The worst offenders, according to security company Surfshark , are Tesla, Facebook, and OpenAI, with 24.5% of all known AI incidents so far.
In 1983, an automated system in the Soviet Union thought it detected incoming nuclear missiles from the United States, almost leading to global conflict. That’s the first incident in Surfshark’s report (though it’s debatable whether an automated system from the 1980s counts specifically as artificial intelligence). In the most recent incident, the National Eating Disorders Association (NEDA) was forced to shut down Tessa, its chatbot, after Tessa gave dangerous advice to people seeking help for eating disorders. Other recent incidents include a self-driving Tesla failing to notice a pedestrian breaking the law by failing to yield to a person in a crosswalk, and a Jefferson Parish resident being wrongfully arrested by Louisiana police after a facial recognition system developed by Clearview AI allegedly mistook him for another individual.
According to Surfshark, these AI incidents are growing fast.
That’s not shocking, given the massive increase in investment and use of AI over the past year. According to software review service G2, chatbots have seen a 261% increase in search traffic from February 2022 to February 2023, and the three fastest-growing software products in G2’s entire database are AI products.
And while most people take AI systems with a grain of salt , business executives who buy software seem to trust them.
“Even amidst wide skepticism surrounding AI use, 78% of respondents stated that they trust the accuracy and reliability of AI-powered solutions,” a G2 representative told me, based on a recent survey of 1,700 software buyers.
Despite that trust, the number of AI incidents has jumped from an average of 10/year in the early years of AI—2014 to 2022—to an average of 79 major AI incidents annually in the past few years.
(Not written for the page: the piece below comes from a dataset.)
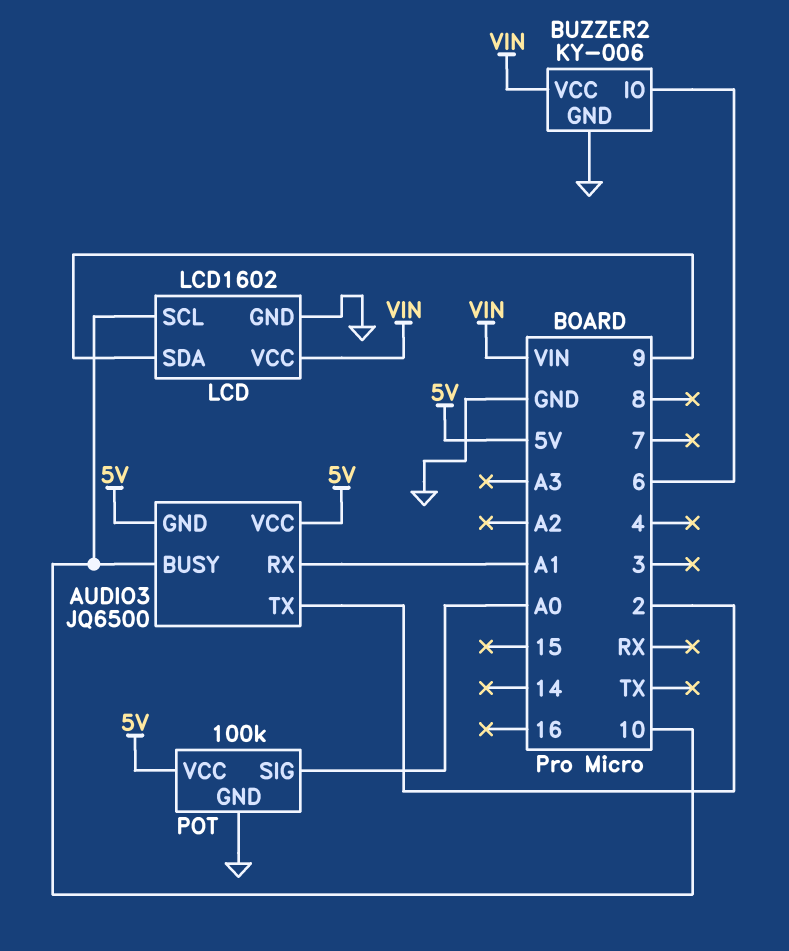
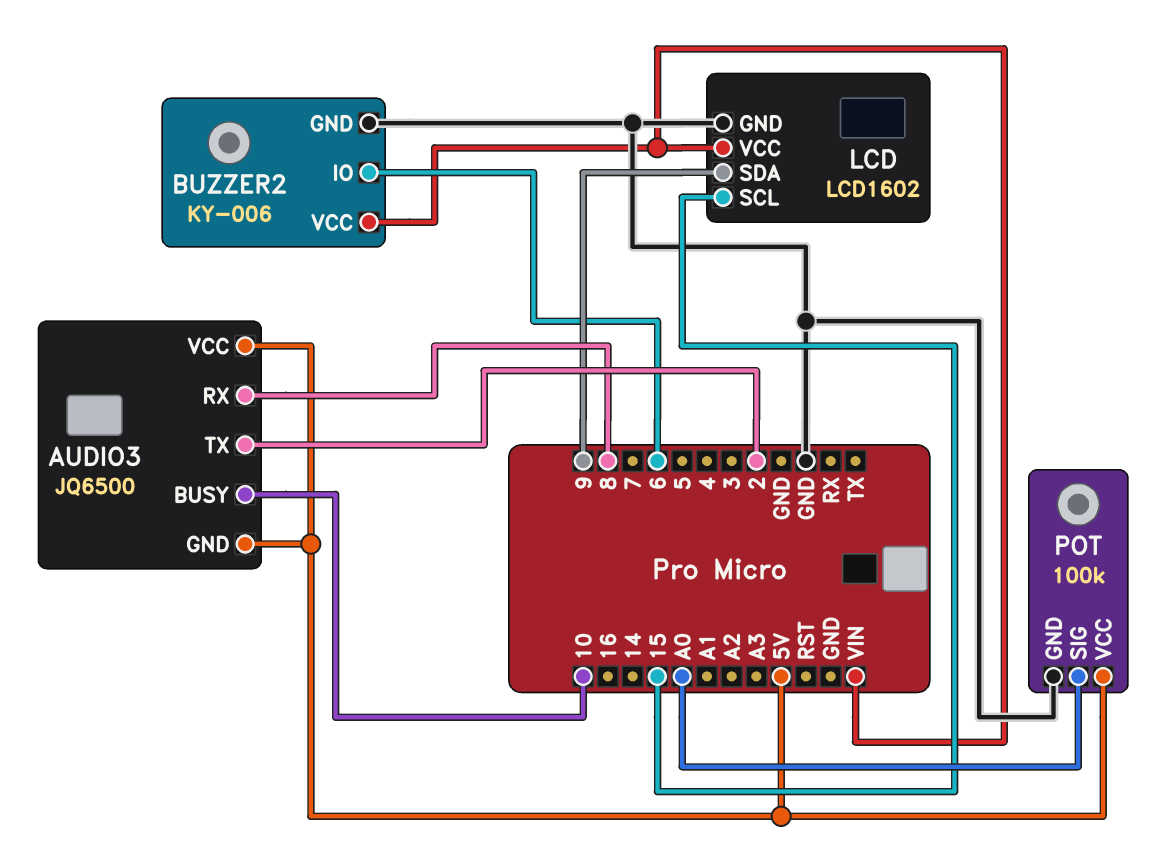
AUDIO3 pin RX: A1 -> 8
LCD pin SCL: 10 -> 15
That’s a growth rate of 690% in just six years, and it’s accelerating.
As of May, 2023 already had half the number of incidents in all of 2022.
“A recent prominent example is the viral deepfake image of Pope Francis in a white puffer jacket, demonstrating the astonishing realism achievable with AI image generators,” says security company Surfshark spokesperson Elena Babarskaite. “However, the implications go beyond amusement, as AI-enhanced fake news could continue to mislead the public in the future. Other, more severe AI incidents can go as far as enabling racism, violence, or crimes.”
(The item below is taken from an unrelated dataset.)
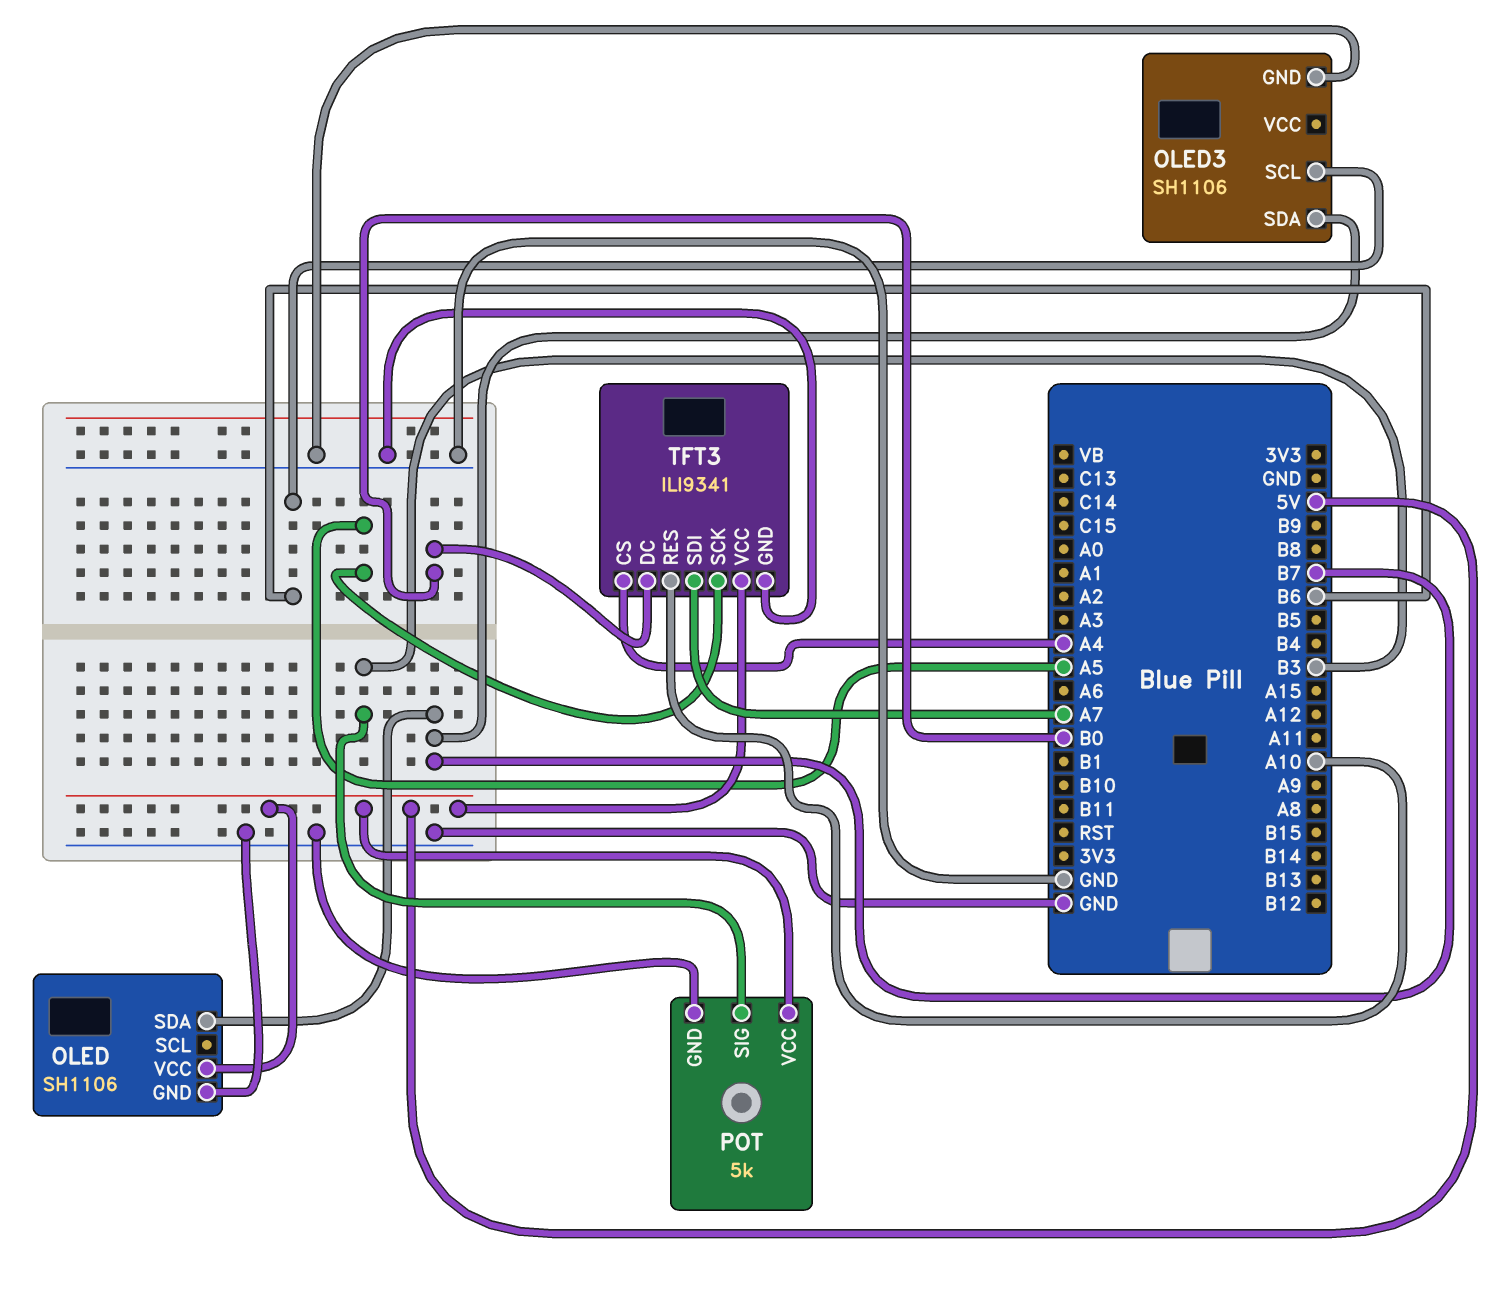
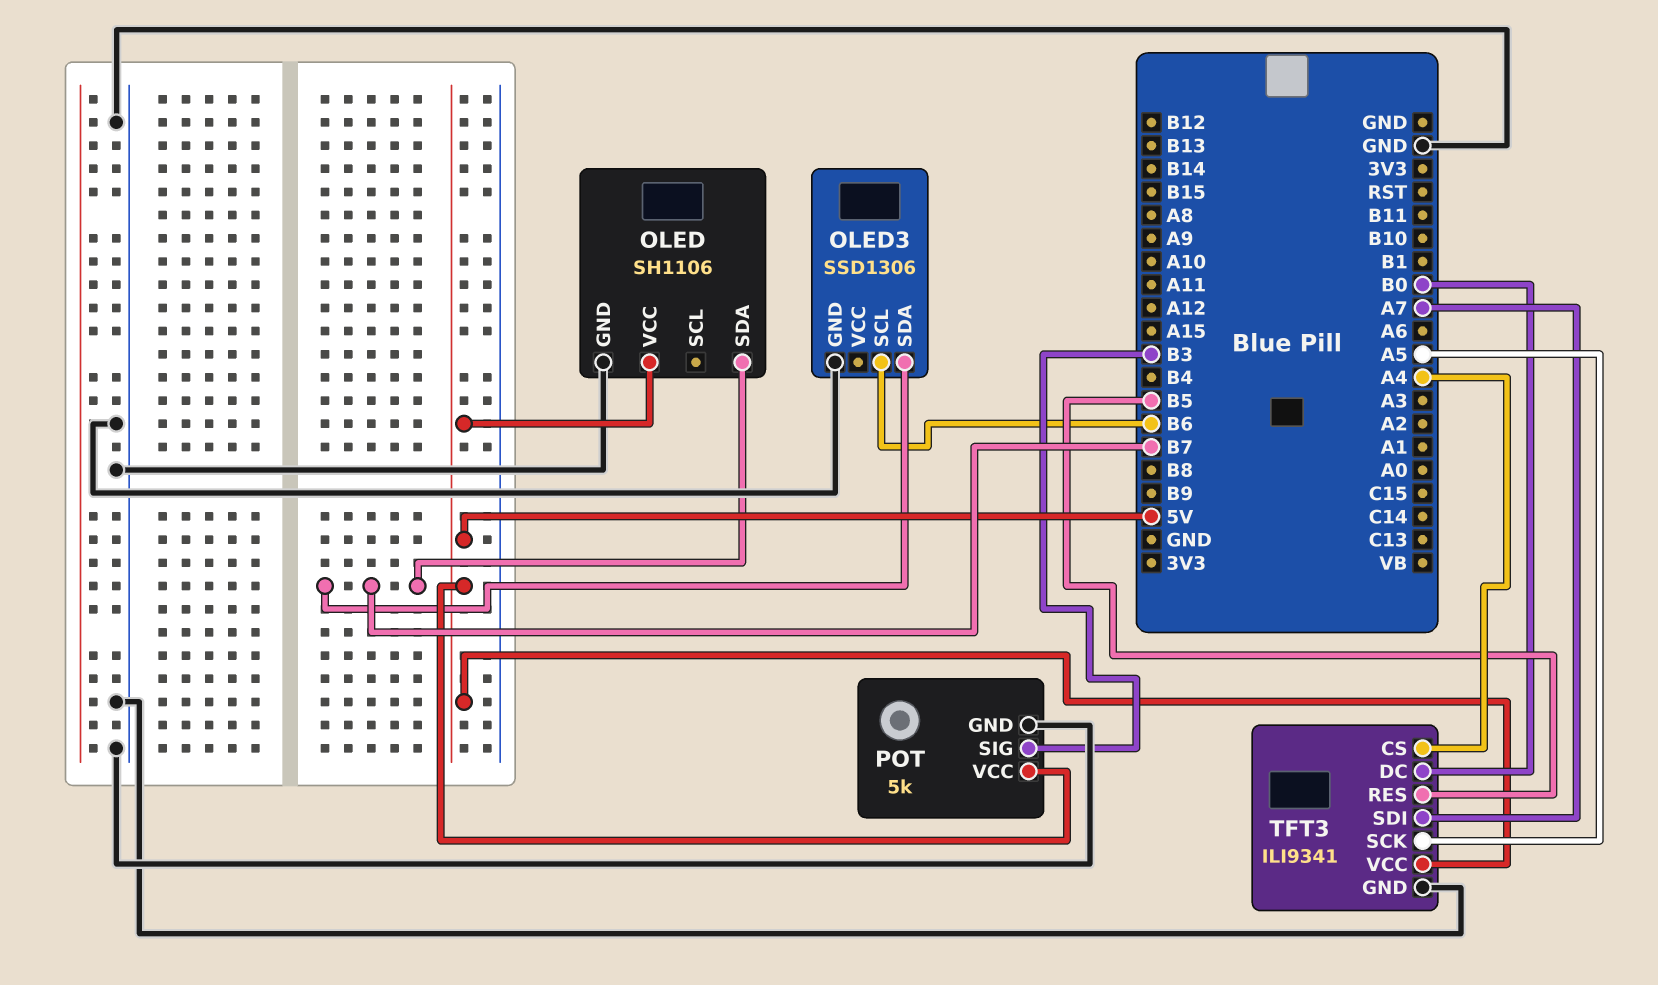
OLED3: SH1106 -> SSD1306
TFT3 pin RES: A10 -> B5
In fact, 83 of the 520 AI incident reports that Surfshark lists used the word “black,” including the wrongful arrest mentioned above and the well-known event in which Facebook’s AI tools labeled black men “primates.”
Some of that bias is being trained out of AI systems, but what’s clear is that with the massive rush to add AI to everything, safety and equity aren’t always key considerations.
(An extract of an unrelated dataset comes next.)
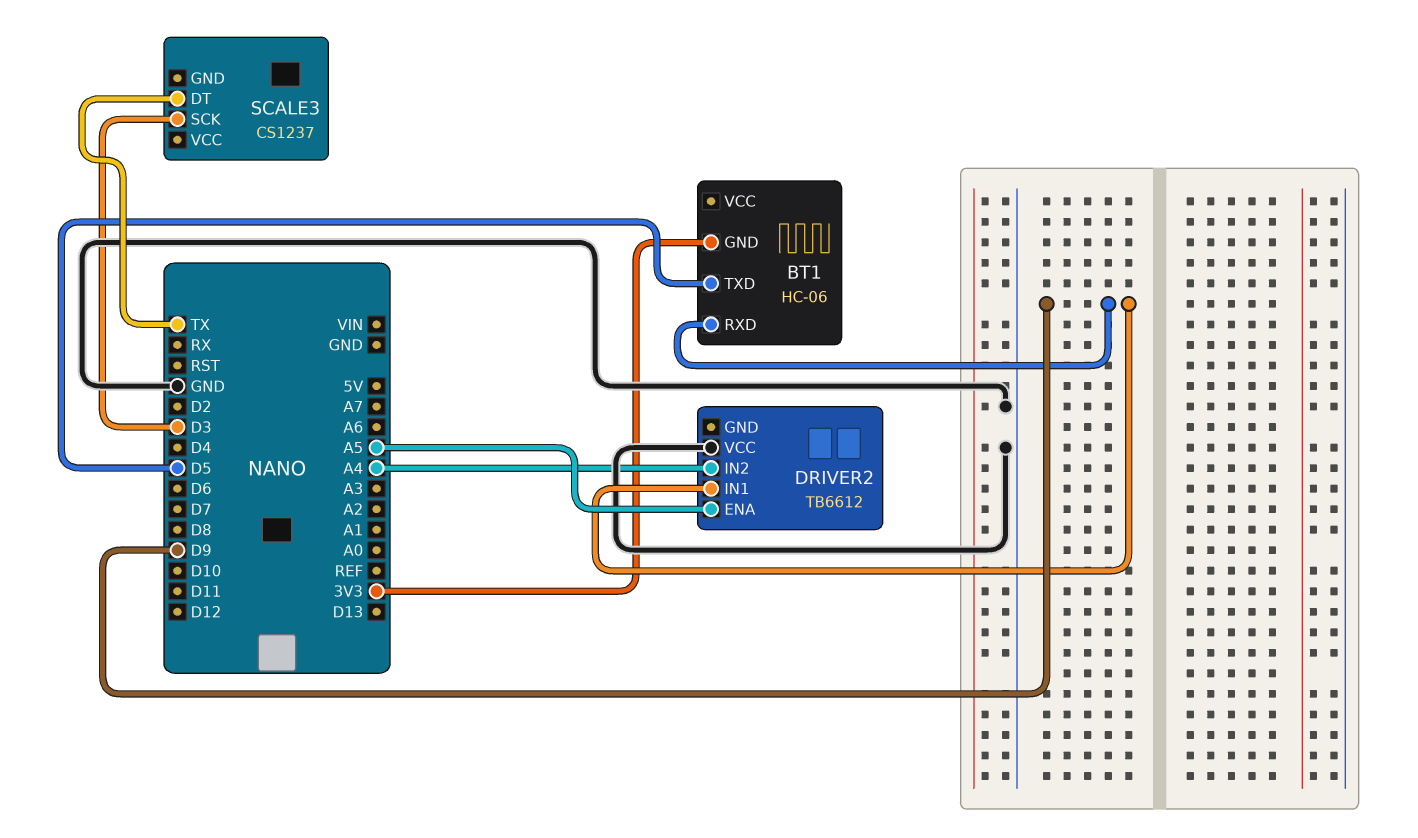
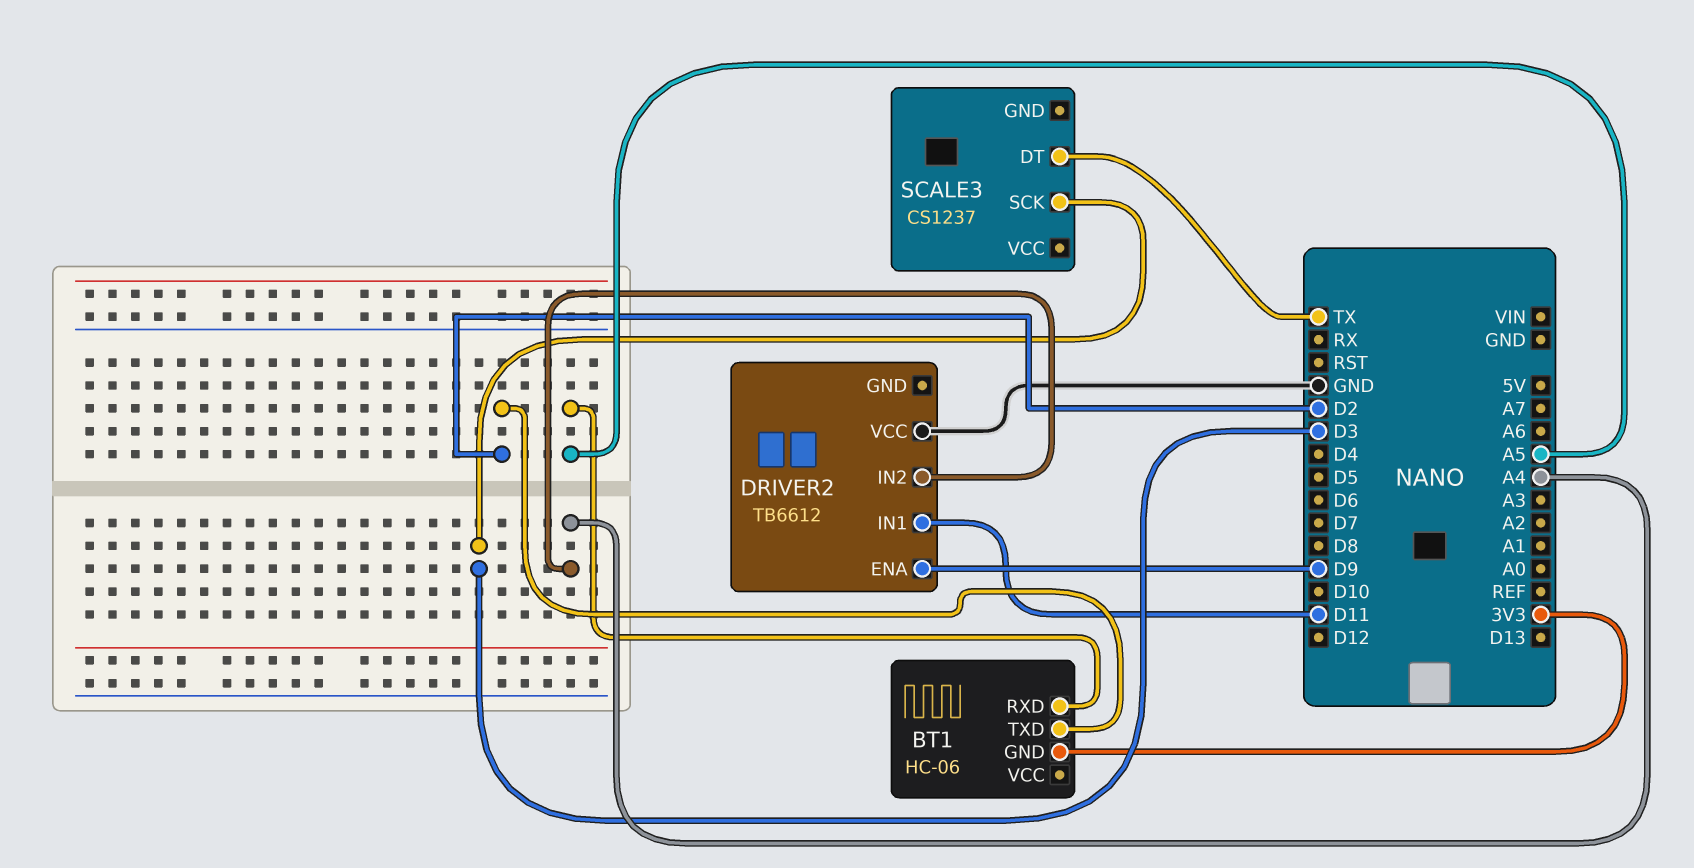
BT1 pin RXD: D9 -> A5
BT1 pin TXD: D5 -> D2
DRIVER2 pin ENA: A5 -> D9
DRIVER2 pin IN1: D9 -> D11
As for Facebook, Tesla, and OpenAI accounting for 25% of the recorded AI incidents, their challenges range from Facebook’s algorithms failing to find violent content to scammers using deepfaked images and video on Facebook to defraud people. Tesla’s AI issues are generally focused on the company’s Autopilot and Full Self Driving software products, which can brake unexpectedly (which caused an eight-car accident in San Francisco in late 2022) or fail to notice vehicles and people in front of them. OpenAI’s challenges are generally around privacy of data using in training, as well as the privacy of OpenAI users. OpenAI’s technology has also allegedly made death threats against uses in Bing Search.